*** Materials provided ***
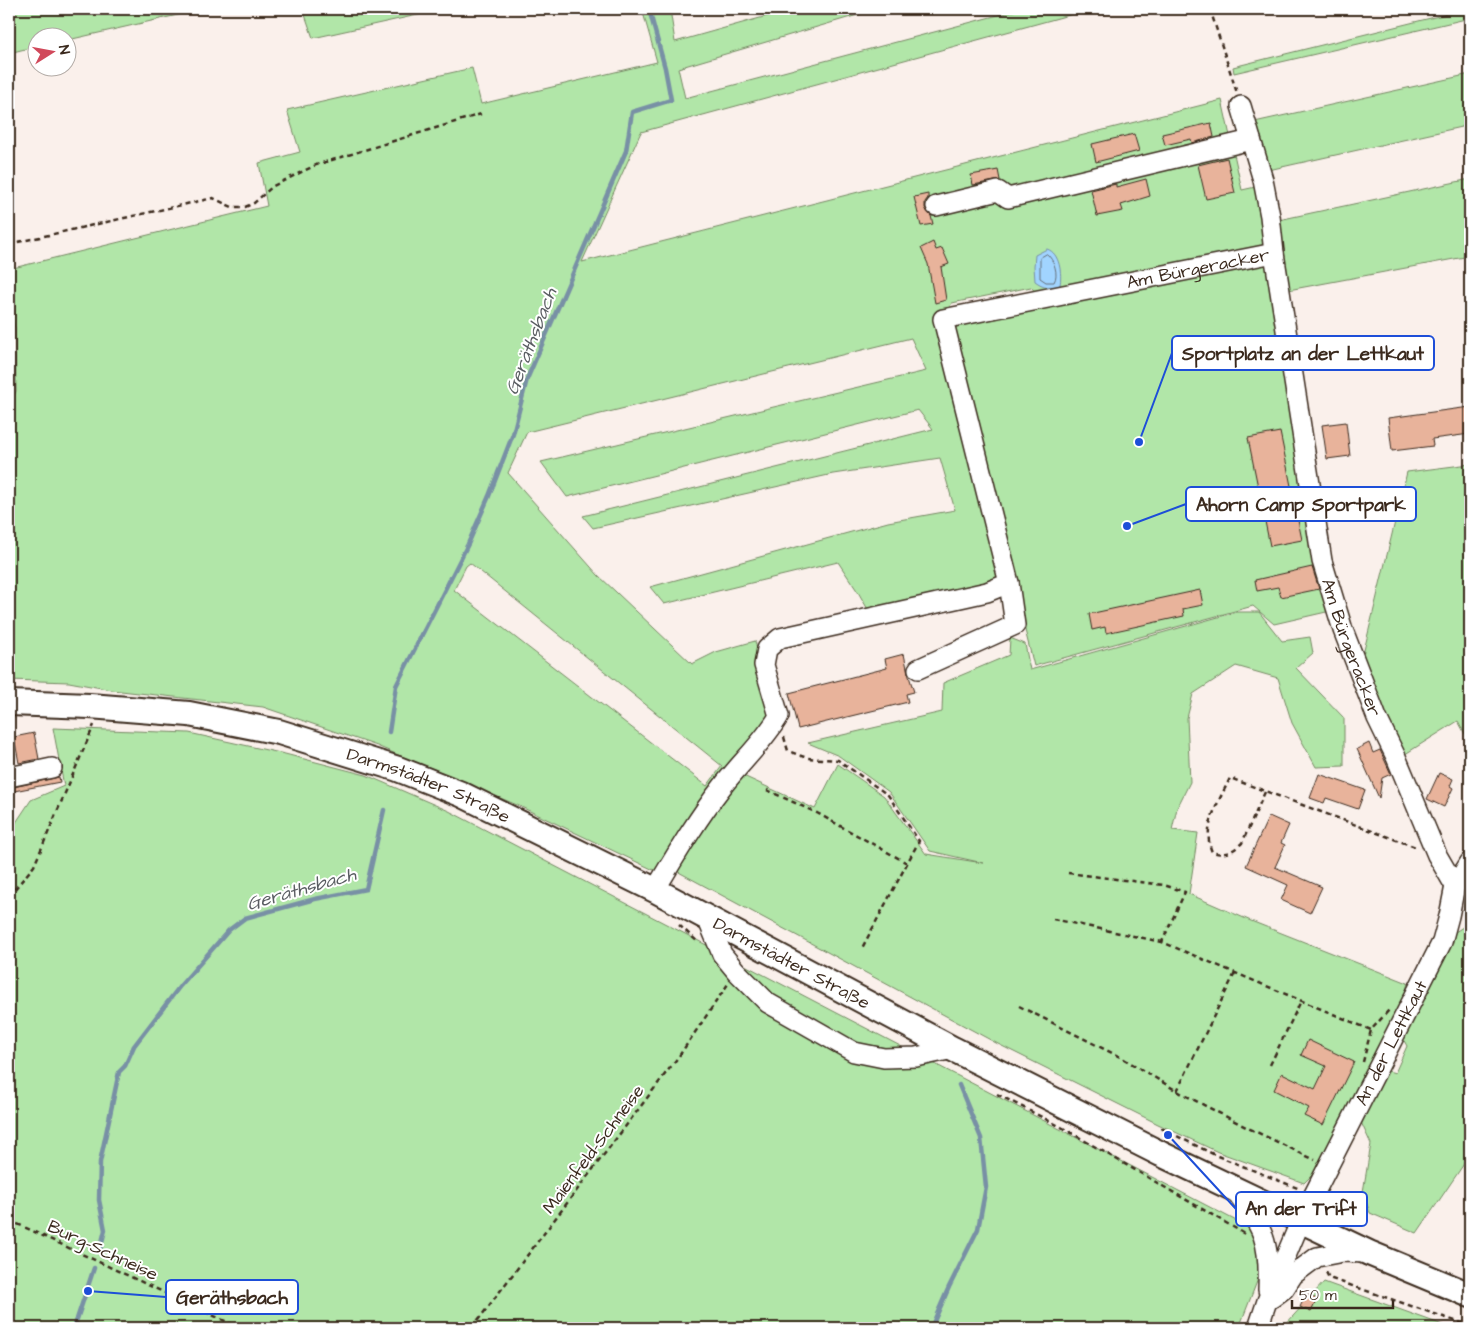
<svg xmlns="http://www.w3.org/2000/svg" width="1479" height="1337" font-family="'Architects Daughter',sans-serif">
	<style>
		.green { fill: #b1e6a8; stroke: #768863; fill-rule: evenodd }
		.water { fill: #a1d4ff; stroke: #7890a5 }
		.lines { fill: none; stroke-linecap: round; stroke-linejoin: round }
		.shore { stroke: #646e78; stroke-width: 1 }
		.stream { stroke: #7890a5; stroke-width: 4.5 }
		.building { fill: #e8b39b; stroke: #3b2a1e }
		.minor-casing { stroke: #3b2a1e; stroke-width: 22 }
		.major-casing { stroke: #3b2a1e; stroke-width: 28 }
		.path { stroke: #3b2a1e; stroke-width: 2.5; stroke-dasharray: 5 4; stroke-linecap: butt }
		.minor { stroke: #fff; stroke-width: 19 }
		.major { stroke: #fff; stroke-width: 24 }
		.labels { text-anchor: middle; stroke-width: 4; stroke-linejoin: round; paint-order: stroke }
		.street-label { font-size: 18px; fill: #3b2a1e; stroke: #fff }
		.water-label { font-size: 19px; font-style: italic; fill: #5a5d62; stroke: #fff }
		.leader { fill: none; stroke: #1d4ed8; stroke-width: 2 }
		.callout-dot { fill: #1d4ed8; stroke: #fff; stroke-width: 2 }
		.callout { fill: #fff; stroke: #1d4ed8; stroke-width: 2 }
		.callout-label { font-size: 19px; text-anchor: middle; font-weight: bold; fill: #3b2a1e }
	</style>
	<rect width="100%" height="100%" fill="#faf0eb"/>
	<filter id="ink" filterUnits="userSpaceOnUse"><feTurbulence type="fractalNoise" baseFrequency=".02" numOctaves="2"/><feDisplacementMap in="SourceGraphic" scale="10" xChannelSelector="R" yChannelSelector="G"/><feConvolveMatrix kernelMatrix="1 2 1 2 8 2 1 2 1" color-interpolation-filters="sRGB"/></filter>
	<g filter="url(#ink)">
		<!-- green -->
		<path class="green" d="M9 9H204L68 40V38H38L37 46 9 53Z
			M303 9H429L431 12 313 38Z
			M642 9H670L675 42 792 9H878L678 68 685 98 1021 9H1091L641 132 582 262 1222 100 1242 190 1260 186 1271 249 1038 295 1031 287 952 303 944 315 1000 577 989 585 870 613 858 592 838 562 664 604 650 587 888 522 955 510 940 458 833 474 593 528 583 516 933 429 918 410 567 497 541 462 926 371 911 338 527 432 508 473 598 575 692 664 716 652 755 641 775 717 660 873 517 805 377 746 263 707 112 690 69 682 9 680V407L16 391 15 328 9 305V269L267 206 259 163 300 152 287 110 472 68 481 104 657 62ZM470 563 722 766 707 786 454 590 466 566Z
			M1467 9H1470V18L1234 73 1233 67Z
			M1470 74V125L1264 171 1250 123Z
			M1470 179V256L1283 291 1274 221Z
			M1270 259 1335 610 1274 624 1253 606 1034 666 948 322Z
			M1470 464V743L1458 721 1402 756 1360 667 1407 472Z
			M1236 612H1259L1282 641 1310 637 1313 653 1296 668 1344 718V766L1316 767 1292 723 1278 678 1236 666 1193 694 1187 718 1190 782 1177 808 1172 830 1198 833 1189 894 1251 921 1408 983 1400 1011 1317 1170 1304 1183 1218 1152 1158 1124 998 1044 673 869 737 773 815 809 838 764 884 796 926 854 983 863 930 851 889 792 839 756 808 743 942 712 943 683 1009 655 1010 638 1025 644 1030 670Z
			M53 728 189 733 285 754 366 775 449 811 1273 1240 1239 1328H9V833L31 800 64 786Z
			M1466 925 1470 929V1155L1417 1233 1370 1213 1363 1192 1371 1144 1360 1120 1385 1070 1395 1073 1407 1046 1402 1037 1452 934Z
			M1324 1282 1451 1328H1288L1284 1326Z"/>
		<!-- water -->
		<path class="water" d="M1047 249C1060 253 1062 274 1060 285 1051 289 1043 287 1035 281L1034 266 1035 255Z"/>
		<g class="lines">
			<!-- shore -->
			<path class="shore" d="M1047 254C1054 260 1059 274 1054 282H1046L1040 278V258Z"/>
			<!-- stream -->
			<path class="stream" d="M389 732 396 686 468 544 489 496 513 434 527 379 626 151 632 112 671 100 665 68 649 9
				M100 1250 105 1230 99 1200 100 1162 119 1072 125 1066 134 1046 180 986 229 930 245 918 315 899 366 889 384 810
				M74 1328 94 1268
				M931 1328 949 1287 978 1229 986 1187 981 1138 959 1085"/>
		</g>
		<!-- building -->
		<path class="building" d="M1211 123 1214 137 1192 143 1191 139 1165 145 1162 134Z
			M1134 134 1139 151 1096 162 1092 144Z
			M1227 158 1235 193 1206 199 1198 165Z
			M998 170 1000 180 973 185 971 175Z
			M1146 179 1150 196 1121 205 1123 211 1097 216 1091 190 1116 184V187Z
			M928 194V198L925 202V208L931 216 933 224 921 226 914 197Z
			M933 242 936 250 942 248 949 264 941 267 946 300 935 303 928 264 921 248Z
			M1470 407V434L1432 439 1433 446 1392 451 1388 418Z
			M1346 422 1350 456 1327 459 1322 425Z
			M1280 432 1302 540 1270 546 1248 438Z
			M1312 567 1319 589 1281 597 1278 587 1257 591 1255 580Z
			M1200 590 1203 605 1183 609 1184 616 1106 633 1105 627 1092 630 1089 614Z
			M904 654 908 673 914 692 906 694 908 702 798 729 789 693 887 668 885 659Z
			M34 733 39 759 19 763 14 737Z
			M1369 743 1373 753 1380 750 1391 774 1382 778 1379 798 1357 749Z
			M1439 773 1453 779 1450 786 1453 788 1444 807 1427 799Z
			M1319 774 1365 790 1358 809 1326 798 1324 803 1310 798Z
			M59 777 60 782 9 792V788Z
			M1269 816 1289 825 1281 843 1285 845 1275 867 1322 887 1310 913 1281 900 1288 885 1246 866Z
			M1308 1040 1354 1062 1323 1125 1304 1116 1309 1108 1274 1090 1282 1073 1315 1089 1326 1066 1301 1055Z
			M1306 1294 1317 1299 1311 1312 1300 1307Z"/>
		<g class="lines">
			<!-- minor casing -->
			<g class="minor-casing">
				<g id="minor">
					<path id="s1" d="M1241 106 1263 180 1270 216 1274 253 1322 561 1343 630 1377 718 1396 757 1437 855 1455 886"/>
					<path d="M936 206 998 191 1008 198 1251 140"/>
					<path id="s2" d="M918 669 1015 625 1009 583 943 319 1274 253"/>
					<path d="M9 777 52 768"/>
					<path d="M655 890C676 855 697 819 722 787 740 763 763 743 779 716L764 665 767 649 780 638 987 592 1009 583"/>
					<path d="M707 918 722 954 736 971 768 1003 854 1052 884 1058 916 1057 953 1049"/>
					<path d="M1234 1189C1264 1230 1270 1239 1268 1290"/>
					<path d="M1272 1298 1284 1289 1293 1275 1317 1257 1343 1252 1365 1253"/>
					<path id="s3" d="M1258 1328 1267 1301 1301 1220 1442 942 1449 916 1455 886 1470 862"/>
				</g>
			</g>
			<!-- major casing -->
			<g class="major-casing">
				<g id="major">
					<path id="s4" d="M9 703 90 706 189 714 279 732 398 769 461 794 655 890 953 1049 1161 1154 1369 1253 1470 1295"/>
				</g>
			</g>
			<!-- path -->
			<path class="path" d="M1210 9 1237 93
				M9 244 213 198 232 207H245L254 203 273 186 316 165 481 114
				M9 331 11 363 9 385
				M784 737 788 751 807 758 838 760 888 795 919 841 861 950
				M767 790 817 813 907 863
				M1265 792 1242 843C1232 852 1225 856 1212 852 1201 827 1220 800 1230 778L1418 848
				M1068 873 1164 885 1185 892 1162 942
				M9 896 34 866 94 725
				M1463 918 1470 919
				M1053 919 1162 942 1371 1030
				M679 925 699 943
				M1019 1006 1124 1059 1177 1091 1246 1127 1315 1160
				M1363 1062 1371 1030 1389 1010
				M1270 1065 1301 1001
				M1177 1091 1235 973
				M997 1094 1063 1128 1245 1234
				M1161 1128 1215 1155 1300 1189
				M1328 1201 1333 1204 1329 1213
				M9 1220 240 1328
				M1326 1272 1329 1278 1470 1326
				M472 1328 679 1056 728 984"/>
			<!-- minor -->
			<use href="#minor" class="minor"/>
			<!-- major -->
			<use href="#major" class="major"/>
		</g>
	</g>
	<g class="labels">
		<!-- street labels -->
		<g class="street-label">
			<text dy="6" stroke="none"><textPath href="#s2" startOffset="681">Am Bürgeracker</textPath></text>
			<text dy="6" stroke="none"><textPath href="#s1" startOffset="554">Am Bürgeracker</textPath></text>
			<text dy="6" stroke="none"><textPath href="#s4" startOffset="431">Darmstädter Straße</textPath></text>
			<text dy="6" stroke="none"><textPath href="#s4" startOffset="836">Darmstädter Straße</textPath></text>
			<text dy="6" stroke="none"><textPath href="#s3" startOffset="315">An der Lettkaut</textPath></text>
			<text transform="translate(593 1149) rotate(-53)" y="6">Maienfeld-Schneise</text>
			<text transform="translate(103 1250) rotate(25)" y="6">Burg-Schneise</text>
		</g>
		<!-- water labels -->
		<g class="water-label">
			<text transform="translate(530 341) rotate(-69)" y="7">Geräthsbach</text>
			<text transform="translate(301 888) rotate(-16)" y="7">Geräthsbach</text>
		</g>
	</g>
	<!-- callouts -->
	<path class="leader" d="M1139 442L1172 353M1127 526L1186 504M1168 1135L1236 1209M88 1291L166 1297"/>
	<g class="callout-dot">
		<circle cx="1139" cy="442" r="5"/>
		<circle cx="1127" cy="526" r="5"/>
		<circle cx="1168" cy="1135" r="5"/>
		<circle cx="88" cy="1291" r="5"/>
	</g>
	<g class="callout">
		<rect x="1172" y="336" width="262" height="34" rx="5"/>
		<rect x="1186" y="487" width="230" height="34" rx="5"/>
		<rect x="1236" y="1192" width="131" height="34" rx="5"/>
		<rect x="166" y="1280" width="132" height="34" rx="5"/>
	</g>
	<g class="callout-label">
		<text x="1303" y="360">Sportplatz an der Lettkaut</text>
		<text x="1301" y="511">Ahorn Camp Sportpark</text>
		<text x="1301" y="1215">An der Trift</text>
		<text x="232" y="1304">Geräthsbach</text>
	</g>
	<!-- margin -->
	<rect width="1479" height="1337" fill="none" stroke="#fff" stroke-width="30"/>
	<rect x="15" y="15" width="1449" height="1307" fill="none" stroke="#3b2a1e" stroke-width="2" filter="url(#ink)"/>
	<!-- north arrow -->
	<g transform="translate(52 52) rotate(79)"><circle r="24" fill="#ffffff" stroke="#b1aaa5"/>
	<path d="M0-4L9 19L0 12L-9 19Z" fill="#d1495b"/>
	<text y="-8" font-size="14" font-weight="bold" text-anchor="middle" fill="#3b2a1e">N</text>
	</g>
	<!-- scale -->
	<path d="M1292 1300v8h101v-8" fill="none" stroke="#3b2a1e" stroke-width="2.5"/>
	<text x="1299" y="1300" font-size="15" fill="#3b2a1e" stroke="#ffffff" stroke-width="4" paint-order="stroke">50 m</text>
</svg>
*** End of Materials provided ***
Exercise instructions:
The answer must be every line of the records that contains the word "round".

Exercise solution:
		.lines { fill: none; stroke-linecap: round; stroke-linejoin: round }
		.labels { text-anchor: middle; stroke-width: 4; stroke-linejoin: round; paint-order: stroke }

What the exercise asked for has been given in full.